Given entries =>

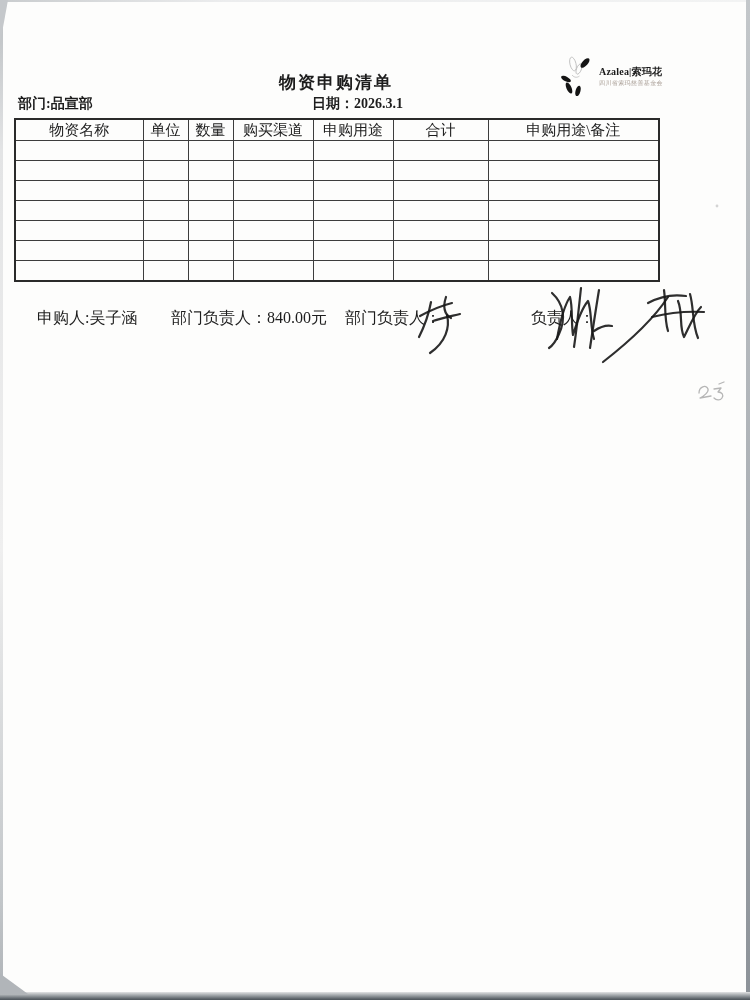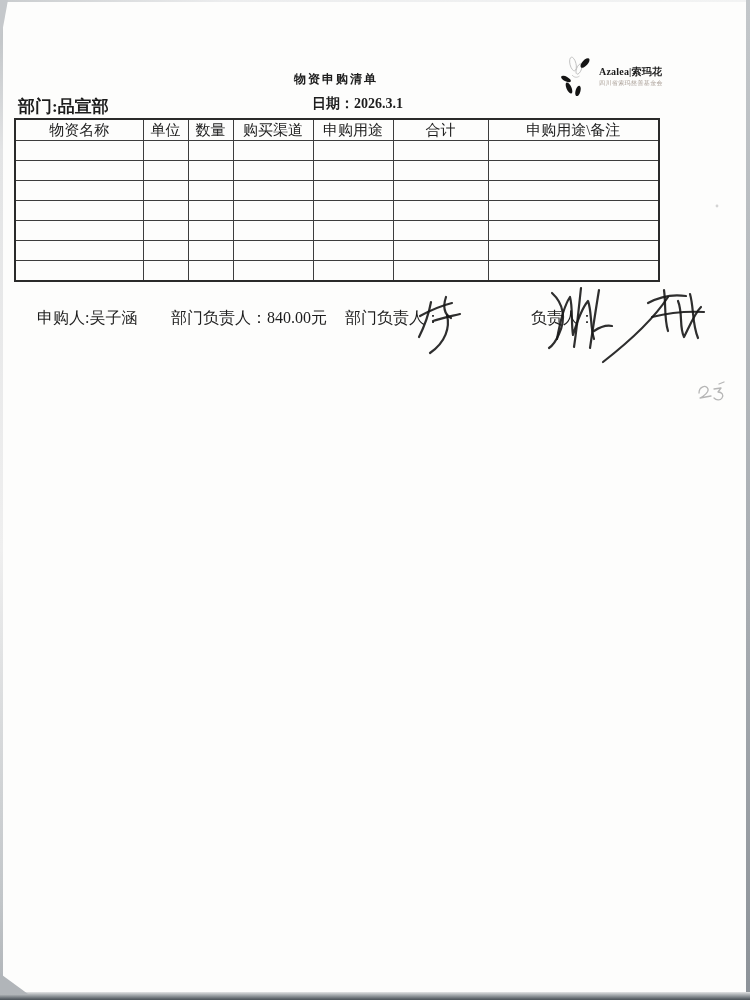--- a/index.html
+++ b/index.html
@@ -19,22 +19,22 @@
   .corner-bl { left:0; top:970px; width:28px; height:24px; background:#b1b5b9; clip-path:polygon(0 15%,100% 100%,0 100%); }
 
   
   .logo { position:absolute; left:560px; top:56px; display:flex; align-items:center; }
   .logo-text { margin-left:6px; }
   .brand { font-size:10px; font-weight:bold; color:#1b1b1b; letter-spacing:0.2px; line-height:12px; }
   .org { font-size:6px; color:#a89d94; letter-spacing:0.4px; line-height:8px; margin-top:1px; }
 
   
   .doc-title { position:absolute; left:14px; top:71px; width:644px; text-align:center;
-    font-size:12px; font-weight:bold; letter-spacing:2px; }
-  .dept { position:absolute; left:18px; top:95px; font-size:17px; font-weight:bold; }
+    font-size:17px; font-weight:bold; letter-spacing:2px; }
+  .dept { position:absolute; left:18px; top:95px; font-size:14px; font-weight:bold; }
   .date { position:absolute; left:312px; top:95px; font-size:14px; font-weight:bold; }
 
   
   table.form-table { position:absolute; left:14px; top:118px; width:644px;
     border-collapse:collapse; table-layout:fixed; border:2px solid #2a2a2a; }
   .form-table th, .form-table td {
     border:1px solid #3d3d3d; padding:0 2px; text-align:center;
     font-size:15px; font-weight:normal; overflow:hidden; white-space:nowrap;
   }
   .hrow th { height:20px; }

* * *

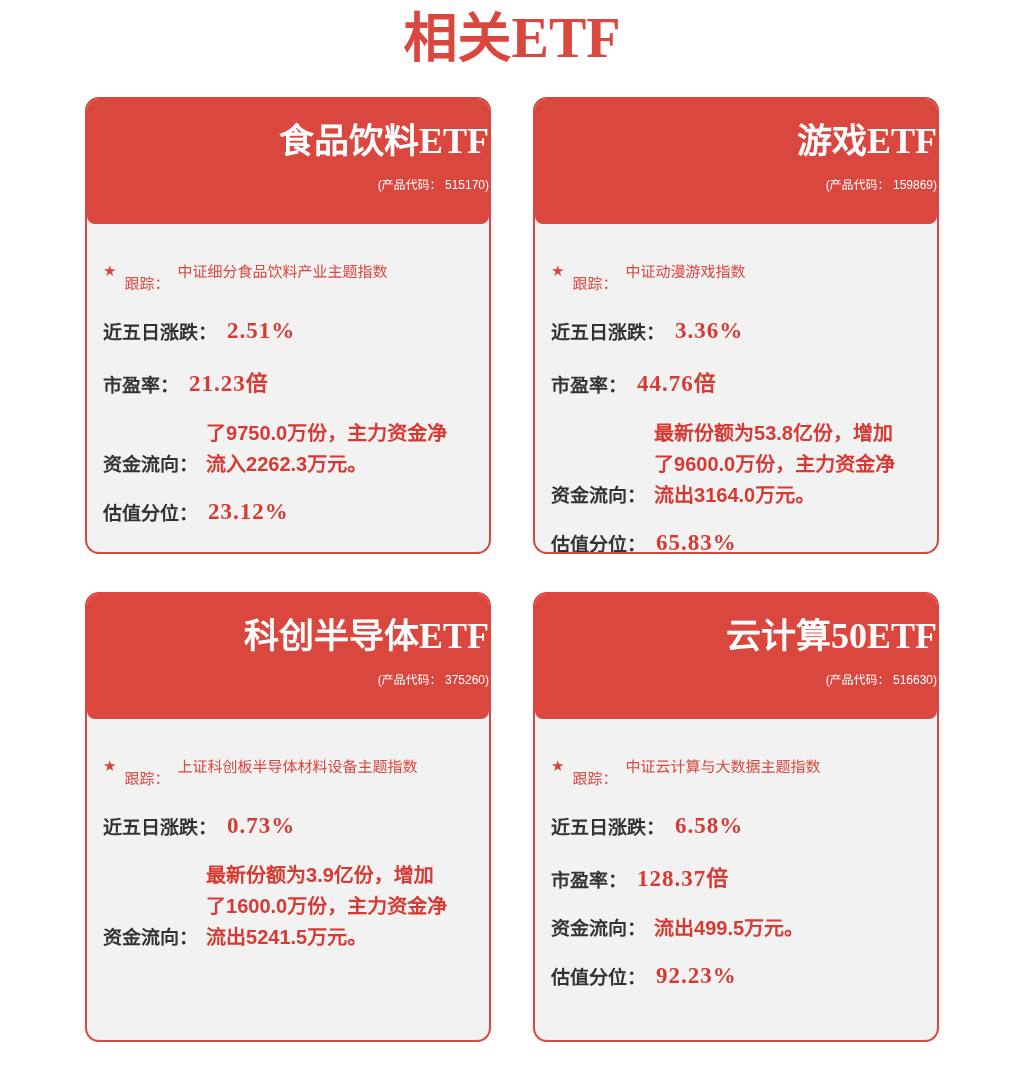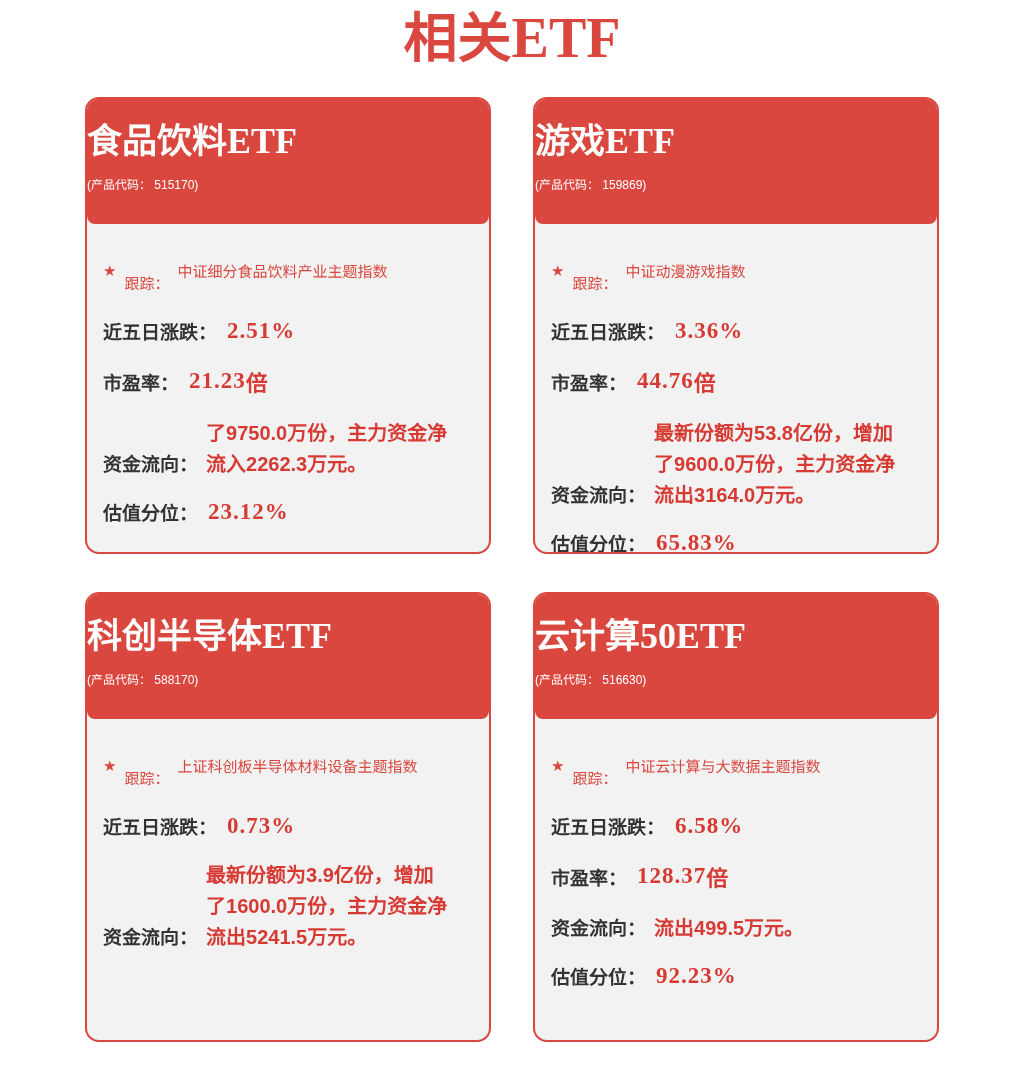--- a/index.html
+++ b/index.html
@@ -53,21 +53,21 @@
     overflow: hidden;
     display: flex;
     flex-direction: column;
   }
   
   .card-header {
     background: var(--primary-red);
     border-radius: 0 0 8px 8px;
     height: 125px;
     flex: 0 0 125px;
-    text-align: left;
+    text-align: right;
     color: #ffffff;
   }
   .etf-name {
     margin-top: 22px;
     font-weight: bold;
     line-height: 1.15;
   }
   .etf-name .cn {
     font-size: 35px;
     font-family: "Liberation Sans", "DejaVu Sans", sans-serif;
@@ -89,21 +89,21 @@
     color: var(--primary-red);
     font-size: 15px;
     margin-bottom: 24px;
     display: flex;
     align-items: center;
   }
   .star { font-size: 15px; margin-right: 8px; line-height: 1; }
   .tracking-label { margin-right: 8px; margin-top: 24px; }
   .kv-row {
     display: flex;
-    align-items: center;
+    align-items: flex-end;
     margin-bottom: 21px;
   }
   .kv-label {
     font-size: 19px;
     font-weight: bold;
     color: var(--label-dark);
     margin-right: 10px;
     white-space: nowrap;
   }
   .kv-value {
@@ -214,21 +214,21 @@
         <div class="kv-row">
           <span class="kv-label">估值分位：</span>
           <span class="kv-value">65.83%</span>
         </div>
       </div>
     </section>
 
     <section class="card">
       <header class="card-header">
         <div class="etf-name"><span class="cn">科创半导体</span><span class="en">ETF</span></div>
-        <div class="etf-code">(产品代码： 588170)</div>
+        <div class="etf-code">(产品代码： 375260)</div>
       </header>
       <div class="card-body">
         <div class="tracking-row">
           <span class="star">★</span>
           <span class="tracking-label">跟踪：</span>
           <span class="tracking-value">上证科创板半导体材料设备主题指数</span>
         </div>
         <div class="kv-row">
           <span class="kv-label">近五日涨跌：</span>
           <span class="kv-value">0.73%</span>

Action item => Out of the entries, pull every line that mentions "logo".

Solution below =>
   .logo { position:absolute; left:560px; top:56px; display:flex; align-items:center; }
   .logo-text { margin-left:6px; }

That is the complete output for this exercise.